TNews, YOGYAKARTA – Mengangkat tema Peace among the Nations: Reformed Theology and Geopolitical Conflicts, Biennial International Conference International Reformed Theological Institude (IRTI) yang ke-15 diselenggarakan di Universitas Kristen Duta Wacana (UKDW) Yogyakarta.
Rangkaian kegiatan yang dihadiri oleh 49 peserta yang berasal dari Belanda, USA, United Kingdom, Hungaria, Jerman, Meksiko, Afrika Selatan, Rumania, Ukraina, dan Mesir ini diadakan pada tanggal 27-30 Juni 2024.
Melalui kegiatan dialog bertaraf internasional ini, IRTI yang merupakan jaringan global kalangan akademisi disiplin teologi, mengajak peserta untuk mempelajari Teologi Reformed dengan selalu memperhatikan konteks dan pertanyaan dunia masa kini dalam semangat ekumenis.

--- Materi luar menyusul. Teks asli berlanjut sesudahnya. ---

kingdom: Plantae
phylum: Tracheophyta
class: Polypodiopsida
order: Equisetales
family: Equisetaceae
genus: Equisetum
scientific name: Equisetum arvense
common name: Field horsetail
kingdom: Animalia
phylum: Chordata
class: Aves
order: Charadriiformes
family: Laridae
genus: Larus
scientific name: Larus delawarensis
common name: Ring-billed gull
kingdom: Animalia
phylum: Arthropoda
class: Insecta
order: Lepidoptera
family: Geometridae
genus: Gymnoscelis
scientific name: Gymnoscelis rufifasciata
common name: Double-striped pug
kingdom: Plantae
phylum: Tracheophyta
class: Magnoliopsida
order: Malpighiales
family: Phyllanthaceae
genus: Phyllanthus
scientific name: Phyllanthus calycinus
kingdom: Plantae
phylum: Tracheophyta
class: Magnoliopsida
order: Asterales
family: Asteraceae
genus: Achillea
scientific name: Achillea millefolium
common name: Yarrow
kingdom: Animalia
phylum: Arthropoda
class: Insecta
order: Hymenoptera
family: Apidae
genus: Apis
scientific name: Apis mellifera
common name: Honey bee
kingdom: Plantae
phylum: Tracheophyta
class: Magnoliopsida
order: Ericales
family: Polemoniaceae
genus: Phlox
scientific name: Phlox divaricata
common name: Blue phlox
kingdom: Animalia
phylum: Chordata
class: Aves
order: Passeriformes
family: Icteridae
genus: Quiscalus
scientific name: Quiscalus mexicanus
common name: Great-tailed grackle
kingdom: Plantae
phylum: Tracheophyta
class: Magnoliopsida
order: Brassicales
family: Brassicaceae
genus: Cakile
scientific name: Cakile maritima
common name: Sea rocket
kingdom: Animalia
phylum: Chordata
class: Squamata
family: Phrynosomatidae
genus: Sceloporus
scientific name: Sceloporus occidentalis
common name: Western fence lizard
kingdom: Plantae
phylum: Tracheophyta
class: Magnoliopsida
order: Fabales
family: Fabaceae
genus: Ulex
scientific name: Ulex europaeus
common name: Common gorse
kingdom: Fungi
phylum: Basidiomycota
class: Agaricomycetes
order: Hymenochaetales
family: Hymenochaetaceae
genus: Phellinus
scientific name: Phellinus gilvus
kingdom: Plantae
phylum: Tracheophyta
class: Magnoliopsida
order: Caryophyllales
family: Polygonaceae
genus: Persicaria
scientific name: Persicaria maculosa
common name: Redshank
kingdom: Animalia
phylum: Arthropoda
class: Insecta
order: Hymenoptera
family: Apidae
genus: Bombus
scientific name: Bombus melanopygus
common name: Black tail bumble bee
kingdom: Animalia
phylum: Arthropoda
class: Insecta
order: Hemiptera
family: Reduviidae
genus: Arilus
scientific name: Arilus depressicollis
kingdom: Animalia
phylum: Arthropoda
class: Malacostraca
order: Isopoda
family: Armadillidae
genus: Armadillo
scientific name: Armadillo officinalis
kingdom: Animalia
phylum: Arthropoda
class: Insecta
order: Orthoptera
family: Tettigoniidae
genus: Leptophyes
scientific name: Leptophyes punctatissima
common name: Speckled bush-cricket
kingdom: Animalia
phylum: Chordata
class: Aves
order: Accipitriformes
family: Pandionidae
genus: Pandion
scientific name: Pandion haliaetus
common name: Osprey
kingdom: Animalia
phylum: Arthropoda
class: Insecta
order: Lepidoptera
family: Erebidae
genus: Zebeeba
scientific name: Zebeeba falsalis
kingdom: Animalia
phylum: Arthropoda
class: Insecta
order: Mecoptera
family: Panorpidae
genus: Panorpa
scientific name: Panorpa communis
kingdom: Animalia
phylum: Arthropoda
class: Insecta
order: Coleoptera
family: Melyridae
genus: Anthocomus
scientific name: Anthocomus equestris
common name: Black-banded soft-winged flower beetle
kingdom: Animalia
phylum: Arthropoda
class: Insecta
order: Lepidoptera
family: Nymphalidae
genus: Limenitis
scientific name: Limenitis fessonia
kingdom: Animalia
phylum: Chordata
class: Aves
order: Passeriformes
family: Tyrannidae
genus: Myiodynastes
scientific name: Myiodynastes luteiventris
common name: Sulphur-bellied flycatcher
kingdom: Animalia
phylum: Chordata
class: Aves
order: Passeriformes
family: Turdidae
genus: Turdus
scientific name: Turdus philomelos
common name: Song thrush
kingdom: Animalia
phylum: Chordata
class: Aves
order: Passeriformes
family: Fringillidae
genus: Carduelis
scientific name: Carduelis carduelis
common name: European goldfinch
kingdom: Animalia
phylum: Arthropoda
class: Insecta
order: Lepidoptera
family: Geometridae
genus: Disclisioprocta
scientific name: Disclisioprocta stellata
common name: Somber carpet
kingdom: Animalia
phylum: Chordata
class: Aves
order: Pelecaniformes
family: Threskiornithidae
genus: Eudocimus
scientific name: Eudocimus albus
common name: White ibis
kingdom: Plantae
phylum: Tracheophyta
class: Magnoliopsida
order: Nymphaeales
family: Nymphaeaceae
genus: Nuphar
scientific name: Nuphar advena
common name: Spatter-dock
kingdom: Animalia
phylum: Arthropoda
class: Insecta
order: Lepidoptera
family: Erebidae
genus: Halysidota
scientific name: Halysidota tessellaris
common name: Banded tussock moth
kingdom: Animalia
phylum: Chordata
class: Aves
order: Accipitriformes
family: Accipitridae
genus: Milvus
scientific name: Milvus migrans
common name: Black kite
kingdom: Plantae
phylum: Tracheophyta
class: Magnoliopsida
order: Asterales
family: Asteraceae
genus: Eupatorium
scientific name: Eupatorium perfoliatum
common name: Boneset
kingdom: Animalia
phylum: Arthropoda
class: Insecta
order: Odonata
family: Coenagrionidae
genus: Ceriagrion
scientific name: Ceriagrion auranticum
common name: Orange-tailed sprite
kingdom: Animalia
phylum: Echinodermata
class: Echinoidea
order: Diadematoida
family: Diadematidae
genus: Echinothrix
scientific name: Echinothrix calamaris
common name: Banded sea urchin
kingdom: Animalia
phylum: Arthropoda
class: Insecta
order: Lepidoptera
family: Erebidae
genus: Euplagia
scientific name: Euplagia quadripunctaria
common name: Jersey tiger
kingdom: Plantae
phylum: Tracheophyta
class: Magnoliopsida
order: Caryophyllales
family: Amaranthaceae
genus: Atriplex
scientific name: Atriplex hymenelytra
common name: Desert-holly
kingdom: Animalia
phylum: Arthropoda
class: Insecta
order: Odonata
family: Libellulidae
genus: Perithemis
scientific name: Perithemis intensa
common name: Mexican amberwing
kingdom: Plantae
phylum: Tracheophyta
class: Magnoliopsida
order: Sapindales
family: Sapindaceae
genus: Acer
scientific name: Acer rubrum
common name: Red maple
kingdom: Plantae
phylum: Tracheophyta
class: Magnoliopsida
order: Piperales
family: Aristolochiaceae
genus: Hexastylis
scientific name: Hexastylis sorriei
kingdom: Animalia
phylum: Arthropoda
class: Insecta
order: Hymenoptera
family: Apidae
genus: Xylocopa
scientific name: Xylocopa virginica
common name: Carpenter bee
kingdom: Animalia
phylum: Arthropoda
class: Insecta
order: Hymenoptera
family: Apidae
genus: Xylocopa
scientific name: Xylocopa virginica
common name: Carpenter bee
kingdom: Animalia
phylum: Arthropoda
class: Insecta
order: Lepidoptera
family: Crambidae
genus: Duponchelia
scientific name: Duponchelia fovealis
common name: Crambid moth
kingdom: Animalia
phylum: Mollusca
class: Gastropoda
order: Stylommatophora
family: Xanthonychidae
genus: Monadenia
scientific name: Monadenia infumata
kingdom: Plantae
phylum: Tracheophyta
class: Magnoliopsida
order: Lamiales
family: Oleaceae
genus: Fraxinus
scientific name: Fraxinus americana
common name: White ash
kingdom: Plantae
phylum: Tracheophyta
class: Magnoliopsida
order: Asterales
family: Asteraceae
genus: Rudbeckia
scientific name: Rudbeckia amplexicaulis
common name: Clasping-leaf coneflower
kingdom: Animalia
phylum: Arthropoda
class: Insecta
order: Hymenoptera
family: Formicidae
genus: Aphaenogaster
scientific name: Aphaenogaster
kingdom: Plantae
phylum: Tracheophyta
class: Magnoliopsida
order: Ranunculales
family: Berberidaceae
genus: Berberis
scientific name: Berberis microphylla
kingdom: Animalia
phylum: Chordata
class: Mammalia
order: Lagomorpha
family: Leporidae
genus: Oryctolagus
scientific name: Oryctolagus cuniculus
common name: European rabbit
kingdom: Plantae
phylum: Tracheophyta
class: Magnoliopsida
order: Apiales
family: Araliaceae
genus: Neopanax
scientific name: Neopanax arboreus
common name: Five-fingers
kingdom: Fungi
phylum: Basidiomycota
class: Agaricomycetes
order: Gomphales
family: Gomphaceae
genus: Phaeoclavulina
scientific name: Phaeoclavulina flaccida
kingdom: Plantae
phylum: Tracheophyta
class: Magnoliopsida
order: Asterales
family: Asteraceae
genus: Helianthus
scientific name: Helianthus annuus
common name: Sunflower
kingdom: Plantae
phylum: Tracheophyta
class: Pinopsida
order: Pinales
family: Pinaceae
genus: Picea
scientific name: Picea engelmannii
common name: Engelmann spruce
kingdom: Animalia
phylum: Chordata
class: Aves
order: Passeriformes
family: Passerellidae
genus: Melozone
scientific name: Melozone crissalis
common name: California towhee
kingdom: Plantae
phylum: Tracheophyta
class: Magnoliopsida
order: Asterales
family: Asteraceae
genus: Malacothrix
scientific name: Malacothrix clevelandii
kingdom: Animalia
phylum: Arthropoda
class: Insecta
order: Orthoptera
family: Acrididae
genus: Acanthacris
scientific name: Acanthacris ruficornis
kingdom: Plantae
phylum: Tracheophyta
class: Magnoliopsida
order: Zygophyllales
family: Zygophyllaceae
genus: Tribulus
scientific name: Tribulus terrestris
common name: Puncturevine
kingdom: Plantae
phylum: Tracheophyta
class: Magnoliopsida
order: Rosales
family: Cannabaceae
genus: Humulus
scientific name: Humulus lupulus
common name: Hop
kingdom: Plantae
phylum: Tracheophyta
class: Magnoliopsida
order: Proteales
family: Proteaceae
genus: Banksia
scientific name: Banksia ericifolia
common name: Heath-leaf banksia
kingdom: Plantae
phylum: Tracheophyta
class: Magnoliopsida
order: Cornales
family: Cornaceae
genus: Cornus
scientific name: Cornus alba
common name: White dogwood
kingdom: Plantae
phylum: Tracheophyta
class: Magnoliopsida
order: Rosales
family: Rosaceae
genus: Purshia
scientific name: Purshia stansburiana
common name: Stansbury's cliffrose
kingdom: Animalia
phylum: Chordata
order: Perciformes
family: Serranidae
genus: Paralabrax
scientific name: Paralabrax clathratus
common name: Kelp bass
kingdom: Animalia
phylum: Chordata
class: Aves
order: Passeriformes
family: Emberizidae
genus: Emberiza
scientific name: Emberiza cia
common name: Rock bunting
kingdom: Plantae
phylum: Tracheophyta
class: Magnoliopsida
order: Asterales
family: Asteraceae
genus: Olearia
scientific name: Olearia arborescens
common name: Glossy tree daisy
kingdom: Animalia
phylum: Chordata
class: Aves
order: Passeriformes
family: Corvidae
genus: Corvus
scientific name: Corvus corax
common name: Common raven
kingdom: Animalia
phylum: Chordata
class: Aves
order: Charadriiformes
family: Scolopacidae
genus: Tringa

Konferensi tahun ini, melalui ceramah, presentasi makalah, dan diskusi akan merefleksikan secara teologis pertanyaan-pertanyaan mendesak. Bagaimana konflik geopolitik, termasuk dimensi agamanya dipahami secara teologis? Apakah tanggung jawab politik gereja? Apakah dan dalam kondisi-kondisi seperti apa penggunaan kekuatan militer dapat dibenarkan? Apakah yang dimaksud dengan perdamaian yang adil dan bagaimana perdamaian itu dapat duwujudkan ketika orang-orang menderita karena ketidakadilan dan agresi yang besar?
Dr. Pieter Vos selaku Director Management Team IRTI menyatakan, tema tahun ini dilatarbelakangi oleh konflik yang sedang terjadi di Ukraina dan Gaza.
“Perang di Ukraina dan Gaza telah membawa tema perdamaian dan perang kembali ke dalam agenda teologis. Konflik-konflik ini terutama berdampak pada mereka yang terlibat langsung dan menjadi korban agresi dan teror. Pada saat yang sama, konflik-konflik ini memiliki dampak politik, ekonomi, dan sosial secara global.”
“Meskipun negara-negara lain tidak terlibat langsung dalam perang di Ukraina, dukungan politik dan militer yang kuat dari banyak negara terhadap perlawanan Ukraina terhadap agresi Rusia menunjukkan dimensi geopolitik dan dampak konflik ini. Dan sama halnya dengan perang yang terjadi di Gaza, perang ini telah memecah belah masyarakat di seluruh dunia,” ujarnya.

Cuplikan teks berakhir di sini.